10.34 Numerical Methods Applied to Chemical Engineering

MATLAB Tutorial

Kenneth Beers
Department of Chemical Engineering
Massachusetts Institute of Technology
August 1, 2001

Link to Tutorial Table of Contents

The Nature of Scientific Computing

This course focuses on the use of computers to solve problems in chemical engineering.  We will learn how to solve the partial differential equations that describe momentum, energy, and mass transfer, integrate the ordinary differential equations that model a chemical reactor, and simulate the dynamics and predict the minimum-energy structures of molecules.  These problems are expressed in terms of mathematical operations such as partial differentiation and integration that computers do not understand.  All that they know how to do is store numbers at locations in their memory and perform simple operations on them like addition, subtraction, multiplication, division, and exponentiation.  Somehow, we need to translate our higher-level mathematical description of these problems into a sequence of these basic operations.

It is logical to develop simulation algorithms that decompose each problem into sets of linear equations of the following form. a11* x1+ a12*x2 + ... + a1n*xn = b1

a21*x1 + a22*x2 + ... + a2n*xn = b2

.

.

.

an1*x1 + an2*x2 + ... + ann*xn = bn

A computer understands how to do the operations found in this system (multiplication and addition), and we can represent this set of equations very generally by the matrix equation Ax = b, where A={aij} is the matrix of coefficients on the left hand side, x is the solution vector, and b is the vector of the coefficients on the right hand side.  This general representation allows us to pass along, in a consistent language, our system-specific linear equation sets to pre written algorithms that have been optimized to solve them very efficiently.  This saves us the effort of coding a linear solver every time we write a new program.  This method of relegating repetitive tasks to re-usable, pre written subroutines makes the idea of using a computer to solve complex technical problems feasible.  It also allows us to take advantage of the decades of applied mathematics research that have gone into developing efficient numerical algorithms.  Scientific programs typically involve problem-specific sections that perform the parameter input and results output, phrase the problem into a series of linear algebraic systems, and then the program spends most of its execution time solving these linear systems.  This course focuses primarily on understanding the theory and concepts fundamental to scientific computing, but we also need to know how to translate these concepts into working programs and to combine our problem-specific code with pre written routines that efficiently perform the desired numerical operations.

**WHAT YOU NEED TO DO**
A: Echo the records verbatim, starting at the line that contains "2017-06-02 20:28:56" and running through the final line of the records.
B: Proceed with the tutorial passage on scientific computing, picking up right after its last sentence.
The records that come next are unrelated to the tutorial passage on scientific computing.

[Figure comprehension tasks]

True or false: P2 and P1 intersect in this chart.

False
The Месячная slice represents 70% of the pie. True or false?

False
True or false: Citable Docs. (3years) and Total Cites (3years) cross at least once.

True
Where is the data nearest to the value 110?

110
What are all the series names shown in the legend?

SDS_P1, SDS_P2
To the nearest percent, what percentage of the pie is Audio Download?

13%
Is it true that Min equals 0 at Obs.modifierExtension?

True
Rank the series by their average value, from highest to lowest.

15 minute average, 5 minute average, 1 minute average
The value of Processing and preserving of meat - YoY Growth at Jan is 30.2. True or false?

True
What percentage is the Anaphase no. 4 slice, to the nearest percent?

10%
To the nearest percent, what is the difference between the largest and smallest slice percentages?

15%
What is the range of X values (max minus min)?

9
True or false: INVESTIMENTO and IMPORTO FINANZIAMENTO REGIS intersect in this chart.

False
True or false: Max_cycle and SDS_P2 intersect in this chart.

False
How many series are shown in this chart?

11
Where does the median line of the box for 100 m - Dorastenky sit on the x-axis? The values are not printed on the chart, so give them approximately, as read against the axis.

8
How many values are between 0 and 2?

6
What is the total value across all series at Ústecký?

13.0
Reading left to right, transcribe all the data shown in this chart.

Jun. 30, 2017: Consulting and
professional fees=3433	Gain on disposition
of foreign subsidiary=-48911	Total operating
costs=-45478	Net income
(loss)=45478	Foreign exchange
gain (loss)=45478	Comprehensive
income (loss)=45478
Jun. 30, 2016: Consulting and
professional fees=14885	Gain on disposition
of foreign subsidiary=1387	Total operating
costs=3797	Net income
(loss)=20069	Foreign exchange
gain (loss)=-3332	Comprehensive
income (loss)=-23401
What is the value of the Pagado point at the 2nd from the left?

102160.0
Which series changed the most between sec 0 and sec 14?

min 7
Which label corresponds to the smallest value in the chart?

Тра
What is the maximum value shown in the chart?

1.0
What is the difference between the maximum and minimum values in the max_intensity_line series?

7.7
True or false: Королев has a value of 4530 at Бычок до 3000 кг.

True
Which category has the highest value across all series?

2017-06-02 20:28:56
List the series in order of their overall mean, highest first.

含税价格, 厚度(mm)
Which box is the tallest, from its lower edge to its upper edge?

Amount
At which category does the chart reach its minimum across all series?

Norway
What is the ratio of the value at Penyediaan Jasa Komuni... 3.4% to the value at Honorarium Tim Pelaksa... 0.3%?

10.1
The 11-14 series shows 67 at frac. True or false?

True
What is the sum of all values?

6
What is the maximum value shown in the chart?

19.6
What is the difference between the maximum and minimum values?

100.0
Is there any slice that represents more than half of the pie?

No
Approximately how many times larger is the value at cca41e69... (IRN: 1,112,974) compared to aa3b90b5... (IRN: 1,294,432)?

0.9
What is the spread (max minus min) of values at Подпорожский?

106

**SOLVED PROBLEMS**
A:
2017-06-02 20:28:56
List the series in order of their overall mean, highest first.

含税价格, 厚度(mm)
Which box is the tallest, from its lower edge to its upper edge?

Amount
At which category does the chart reach its minimum across all series?

Norway
What is the ratio of the value at Penyediaan Jasa Komuni... 3.4% to the value at Honorarium Tim Pelaksa... 0.3%?

10.1
The 11-14 series shows 67 at frac. True or false?

True
What is the sum of all values?

6
What is the maximum value shown in the chart?

19.6
What is the difference between the maximum and minimum values?

100.0
Is there any slice that represents more than half of the pie?

No
Approximately how many times larger is the value at cca41e69... (IRN: 1,112,974) compared to aa3b90b5... (IRN: 1,294,432)?

0.9
What is the spread (max minus min) of values at Подпорожский?

106

B:
So, how do we instruct the computer to solve our specific problem?  At a basic level, all a computer does is follow instructions that tell it to retrieve numbers from specified memory locations, perform some simple algebraic operations on them, and store them in some (possibly new) places in memory.  Rather than force computer users to deal with details like memory addresses or the passing of data from memory to the CPU, computer scientists develop for each type of computer a program called a compiler that translates “human-level” code into the set of detailed machine-level instructions (contained in an executable file) that the computer will perform to accomplish the task.  Using a compiler, it is easy to write code that tells a computer to do the following :   1. Find a space in memory to store a real number x 2. Find a space in memory to store a real number y 3. Find a space in memory to store a real number z 4. Set the value of x to 2 5. Set the value of y to 4 6. Set the value stored at the location z to equal 2*x + 3*y, where the symbol * denotes multiplication  
In FORTRAN, the first modern scientific programming language that, in modified form - commonly FORTRAN 77, is still in wide use today, you can accomplish these tasks by writing the code :  
REAL x, y, z x = 2 y = 4 z = 2*x + 3*y  
By itself, however, this code performs the desired task, but does not provide any means for the user to view the results.  A full FORTRAN program to perform the task and write the result to the screen is :  
IMPLICIT NONE REAL x, y, z x = 2 y = 4 z = 2*x + 3*y PRINT *, 'z = ',z END  
When this code is compiled with a FORTRAN 77 compiler, the output to the screen from running the executable is : z = 16.0000.  Compiled programming languages allow only the simple output of text, numbers, and binary data, so any graphing of results must be performed by a separate program.  In practice, this requirement of writing the code, storing the output in a file with the appropriate format, and reading this file into a separate graphing or analysis program leads one to use for small projects "canned" software such as EXCEL that are ill-suited for technical computing; after all, EXCEL is intended for business spreadsheets!

Other compiled programming languages exist, most being more powerful than FORTRAN 77, a legacy of the past that is retained mostly due to the existence of highly efficient numerical routines written in the language.  While FORTRAN 77 lacks the functionality of more modern languages, in terms of execution speed it usually has the advantage.  In the 80's and 90's, C and C++ became highly popular within the broader computer science community because they allow one to organize and structure data more conveniently and to write highly-modular code for large programs.  C and C++ have never gained the same level of popularity within the scientific computing community, mainly because their implementation has been focused more towards robustness and generality with less regard for execution speed.  Many scientific programs have comparatively simple structures so that execution speed is the primary concern.  This situation is changing somewhat today; however, the introduction of FORTRAN 90 and its update FORTRAN 95 have given the FORTRAN language a new lease on life.  FORTRAN 90/95 includes many of the data structuring capabilities of C/C++, but was written with a technical audience in mind.  It is the language of choice for parallel scientific computing, in which tasks are parceled during execution to one or more CPU's.  With the growing popularity of dual processor workstations and BEOWOLF-type clusters, FORTRAN 90/95 and variants such as High Performance Fortran remain my personal compiled language of choice for heavy-duty scientific computing.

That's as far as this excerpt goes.